In the above example, the selection of an alternative on the look-ahead terminal symbol "a" is deterministic, and the selection of an alternative on the look-ahead terminal symbol "b" or "c" is nondeterministic.
Note: in a bottom-up template grammar, the parser may select an alternative based on subsequent terminal symbols in a parse unit or training terminal symbol sequence rather than analyze the first look-ahead terminal symbol only.
As a result of iterative determinization, a parser removes terminal symbols from overlapping terminal symbol classes defining FIRST sets of the alternatives but preserves a set of terminal symbols in the union of the FIRST sets.

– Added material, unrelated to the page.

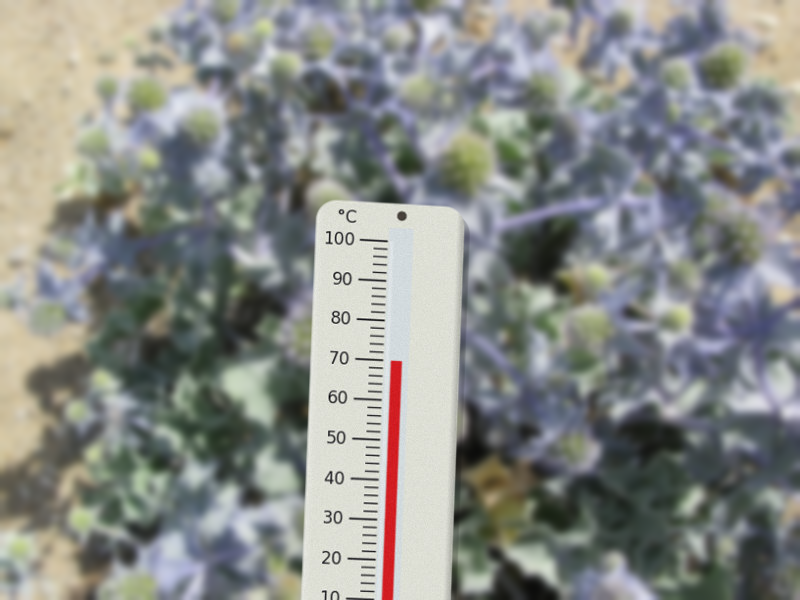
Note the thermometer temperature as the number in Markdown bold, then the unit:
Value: **70** °C
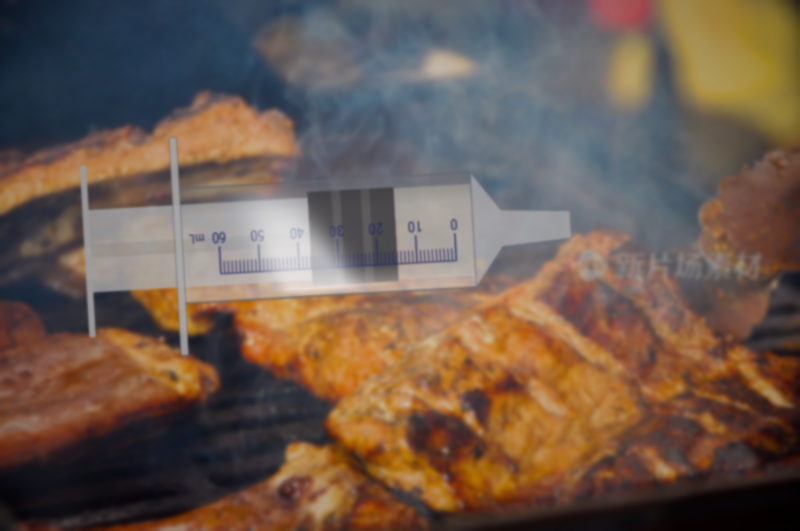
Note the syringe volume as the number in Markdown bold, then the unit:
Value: **15** mL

A parser can determinize the production from the above example in the following ways:
S: "a" . | "b" . . | "c" . . . ;or
S: [ "a" "b" ] . | "c" . . . ;or
S: "a" . | [ "b" "c" ] . . ;
On nondeterministic choice, a parser selects each applicable alternative with equal profile probability. Use a notation
[RelativeProbability]
at the beginning of an alternative to specify its custom relative profile probability.
Examples: [2], [1.5], [0.25].
Note: in the general case, using precise default or custom profile probabilities requires calling a parser with the option --profile-tol=FLOAT where FLOAT is small enough.
If at least one alternative begins with a relative profile probability specification, all other alternatives must begin with relative profile probability specifications too.
Example
S: [0.50] [ "a" "b" ] . | [0.25] [ "b" "c" ] . . | [0.25] "c" . . . ;
An expression quantified by ‘?’
( EXPRESSION )?
is equivalent to
( | EXPRESSION )
If an expression is not inside ‘(’ … ‘)’, the quantifier ‘?’ after the expression relates to its last element. For example, in the expression ‘. . A B?’ the quantifier ‘?’ relates only to ‘B’.
Note: if the quantifier ‘?’ follows a sequence of input terminal symbols, terminal symbol placeholders, and terminal symbol classes, a quantified expression is the entire sequence rather than its last element. For example, the notation ‘. . [ "a" "Beta" ]?’ means that the quantified expression is ‘. . [ "a" "Beta" ]’. To relate ‘?’ only to
[ "a" "Beta" ], use the notation ‘. . ([ "a" "Beta" ]?)’ or ‘. . ([ "a" "Beta" ])?’.
If the FIRST set of an EXPRESSION and the FIRST set of a location just after a construct ‘( EXPRESSION )?’ or ‘( | EXPRESSION )’ overlap, avoid using the construct to prevent unstable determinization. Instead, use the construct
( #su0 .~ | EXPRESSION )
See Switching Spur Update Mode, for the description of #su0 specifier.
Note: this construct (without
#su0) has a different meaning in a bottom-up template grammar.